__YOUR ASSIGNMENT__. Copy all entries verbatim and keep any pictures out of the copy.
*** RECORDS PROVIDED ***
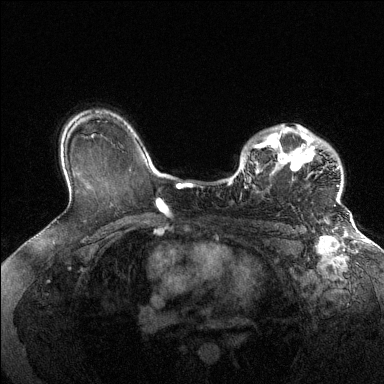
Breast MRI (dynamic contrast-enhanced), one axial slice. Slice 98 of 144 in the series (ordered by position). Dynamic contrast-enhanced series, time point 2 of 6 at this slice position (early post-contrast). 1.5 T. TE 1.6 ms, TR 4.6 ms. 384 × 384 image matrix. Female patient.
Annotated regions visible in this slice (semi-automatic segmentation, software-assisted and operator-edited):
- enhancing-tissue mask used for the functional tumour volume (all voxels passing the contrast-enhancement thresholds inside the analysis volume; usually the tumour): bounding box [x1, y1, x2, y2] px = [228, 125, 339, 188]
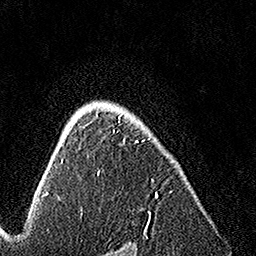
Breast MRI, one axial slice; slice 110 of 160 in the series (ordered by position); cropped to one breast; dynamic contrast-enhanced series, time point 2 of 7 at this slice position (early post-contrast); 1.5 T; TE 3.5 ms, TR 7.2 ms; 1 mm slice thickness; 256 × 256 image matrix, field of view 165 × 165 mm. Female patient.
Annotated regions visible in this slice (semi-automatic segmentation, software-assisted and operator-edited):
- enhancing-tissue mask used for the functional tumour volume (all voxels passing the contrast-enhancement thresholds inside the analysis volume; usually the tumour): box from (x=85, y=111) to (x=157, y=225) px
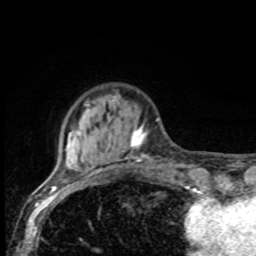
Breast MRI, one axial slice. Position 20 of 80 along the scan axis. Cropped to one breast. Dynamic contrast-enhanced series, time point 2 of 8 at this slice position (early post-contrast). 1.5 T. TE 4.2 ms, TR 7 ms. 2 mm slice thickness. 256 × 256 image matrix. Female patient.
Structures marked on this image (semi-automatically segmented with operator editing):
- enhancing-tissue mask used for the functional tumour volume (all voxels passing the contrast-enhancement thresholds inside the analysis volume; usually the tumour): bounding box <66,99,149,175> (left, top, right, bottom; pixels)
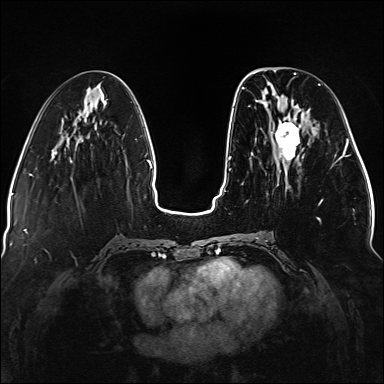
Breast MRI (dynamic contrast-enhanced), one axial slice; position 51 of 176 along the scan axis; dynamic contrast-enhanced series, time point 2 of 5 at this slice position (early post-contrast); 1.5 T; TE 2.3 ms, TR 5.2 ms; 1.1 mm slice thickness; 384 × 384 image matrix, field of view 330 × 330 mm. Female patient.
Annotated regions visible in this slice (semi-automatically segmented with operator editing):
- enhancing-tissue mask used for the functional tumour volume (all voxels passing the contrast-enhancement thresholds inside the analysis volume; usually the tumour): bounding box [x1, y1, x2, y2] px = [239, 84, 338, 238]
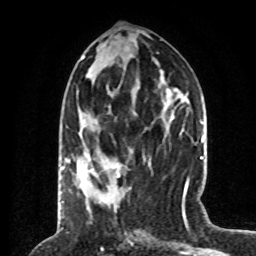
Breast MRI (dynamic contrast-enhanced), one axial slice; cropped to one breast; dynamic contrast-enhanced series, time point 2 of 8 at this slice position (early post-contrast); 1.5 T; TE 4.2 ms, TR 7 ms; 2 mm slice thickness; 256 × 256 image matrix. Female patient.
Outlined on this slice (semi-automatic segmentation, software-assisted and operator-edited):
- enhancing-tissue mask used for the functional tumour volume (all voxels passing the contrast-enhancement thresholds inside the analysis volume; usually the tumour): bounding box (x1, y1, x2, y2) in pixels: (65, 152, 119, 175)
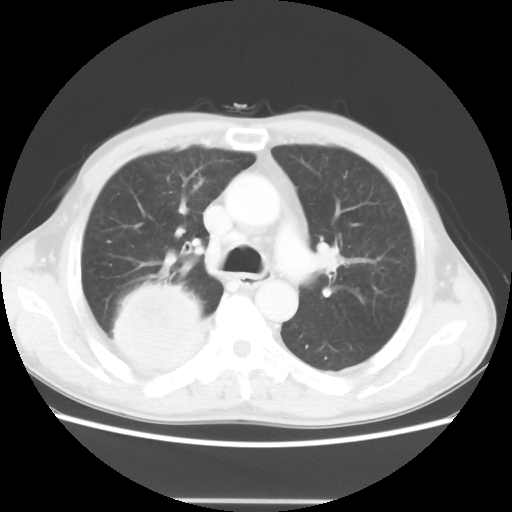
Chest CT, one axial slice; slice 33 of 48 in the series (ordered by position); reconstruction kernel STANDARD; lung window (W 1500 / L -600 HU); 5 mm slice thickness; 512 × 512 image matrix. Patient: male, 66 years. From the clinical record (not read from this slice): clinical TNM (as recorded): T4 N1 M1.
Annotated regions visible in this slice (bounding box drawn by a radiologist):
- lung tumour (recorded histology: small cell carcinoma): box from (x=103, y=277) to (x=213, y=384) px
***
__YOUR SOLUTION__.
Breast MRI (dynamic contrast-enhanced), one axial slice. Slice 98 of 144 in the series (ordered by position). Dynamic contrast-enhanced series, time point 2 of 6 at this slice position (early post-contrast). 1.5 T. TE 1.6 ms, TR 4.6 ms. 384 × 384 image matrix. Female patient.
Annotated regions visible in this slice (semi-automatic segmentation, software-assisted and operator-edited):
- enhancing-tissue mask used for the functional tumour volume (all voxels passing the contrast-enhancement thresholds inside the analysis volume; usually the tumour): bounding box [x1, y1, x2, y2] px = [228, 125, 339, 188]
Breast MRI, one axial slice; slice 110 of 160 in the series (ordered by position); cropped to one breast; dynamic contrast-enhanced series, time point 2 of 7 at this slice position (early post-contrast); 1.5 T; TE 3.5 ms, TR 7.2 ms; 1 mm slice thickness; 256 × 256 image matrix, field of view 165 × 165 mm. Female patient.
Annotated regions visible in this slice (semi-automatic segmentation, software-assisted and operator-edited):
- enhancing-tissue mask used for the functional tumour volume (all voxels passing the contrast-enhancement thresholds inside the analysis volume; usually the tumour): box from (x=85, y=111) to (x=157, y=225) px
Breast MRI, one axial slice. Position 20 of 80 along the scan axis. Cropped to one breast. Dynamic contrast-enhanced series, time point 2 of 8 at this slice position (early post-contrast). 1.5 T. TE 4.2 ms, TR 7 ms. 2 mm slice thickness. 256 × 256 image matrix. Female patient.
Structures marked on this image (semi-automatically segmented with operator editing):
- enhancing-tissue mask used for the functional tumour volume (all voxels passing the contrast-enhancement thresholds inside the analysis volume; usually the tumour): bounding box <66,99,149,175> (left, top, right, bottom; pixels)
Breast MRI (dynamic contrast-enhanced), one axial slice; position 51 of 176 along the scan axis; dynamic contrast-enhanced series, time point 2 of 5 at this slice position (early post-contrast); 1.5 T; TE 2.3 ms, TR 5.2 ms; 1.1 mm slice thickness; 384 × 384 image matrix, field of view 330 × 330 mm. Female patient.
Annotated regions visible in this slice (semi-automatically segmented with operator editing):
- enhancing-tissue mask used for the functional tumour volume (all voxels passing the contrast-enhancement thresholds inside the analysis volume; usually the tumour): bounding box [x1, y1, x2, y2] px = [239, 84, 338, 238]
Breast MRI (dynamic contrast-enhanced), one axial slice; cropped to one breast; dynamic contrast-enhanced series, time point 2 of 8 at this slice position (early post-contrast); 1.5 T; TE 4.2 ms, TR 7 ms; 2 mm slice thickness; 256 × 256 image matrix. Female patient.
Outlined on this slice (semi-automatic segmentation, software-assisted and operator-edited):
- enhancing-tissue mask used for the functional tumour volume (all voxels passing the contrast-enhancement thresholds inside the analysis volume; usually the tumour): bounding box (x1, y1, x2, y2) in pixels: (65, 152, 119, 175)
Chest CT, one axial slice; slice 33 of 48 in the series (ordered by position); reconstruction kernel STANDARD; lung window (W 1500 / L -600 HU); 5 mm slice thickness; 512 × 512 image matrix. Patient: male, 66 years. From the clinical record (not read from this slice): clinical TNM (as recorded): T4 N1 M1.
Annotated regions visible in this slice (bounding box drawn by a radiologist):
- lung tumour (recorded histology: small cell carcinoma): box from (x=103, y=277) to (x=213, y=384) px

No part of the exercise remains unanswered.